To improve the mechanical properties, corrosion resistance, and biocompatibility of implanted titanium alloys, a TaC nanocrystalline coating was deposited on Ti-6Al-4V alloy using a double-cathode glow discharge method. The microstructure of the newly developed coating was characterized by X-ray diffraction (XRD), scanning electron microscopy (SEM), and transmission electron microscopy (TEM). The coating exhibits a dense and uniform structure, composed of equiaxed TaC grains with an average grain size of 15.2 nm. The mechanical properties of the TaC-coated Ti-6Al-4V alloy were evaluated by a scratch tester, a nanoindentation tester, and a ball-on-disc tribometer. The average hardness of the TaC nanocrystalline coating is about 6 times higher than that of uncoated Ti-6Al-4V alloy and the specific wear rate of the coating is two orders of magnitude lower than that for Ti-6Al-4V at applied normal loads of 4.9 N under dry sliding condition. The electrochemical behavior of the TaC nanocrystalline coating after soaking in Ringer's solution for different periods was investigated by potentiodynamic polarization and electrochemical impedance spectroscopy (EIS). Furthermore, in vitro cytocompatibility of the coating was assessed using MC3T3-E1 mouse osteoblastic cells.
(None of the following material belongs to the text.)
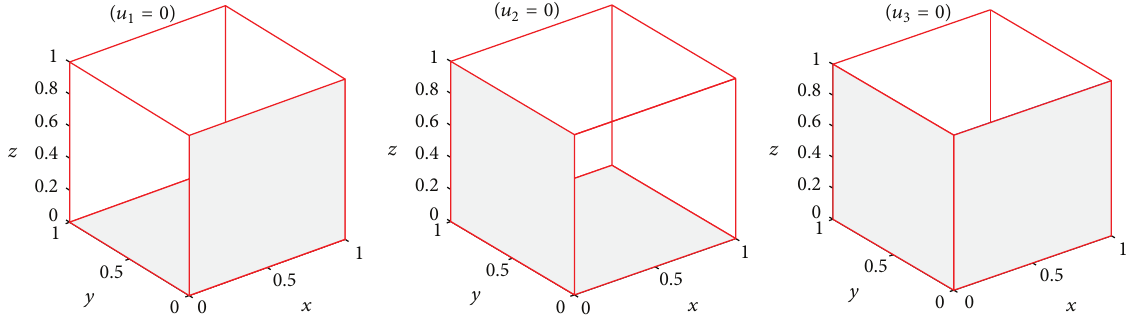
Figure 3: Slip boundary condition (curl).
The results showed that the TaC coating exhibits better corrosion resistance and biocompatibility as compared to uncoated Ti-6Al-4V alloy.

Automated summary

A TaC nanocrystalline coating was deposited on a Ti-6Al-4V alloy to improve its mechanical properties, corrosion resistance, and biocompatibility. The coating exhibited a dense and uniform structure with equiaxed TaC grains, significantly increasing hardness and reducing wear rate compared to uncoated alloy. Additionally, the coating showed better corrosion resistance and biocompatibility when tested in Ringer's solution and with MC3T3-E1 mouse osteoblastic cells in vitro.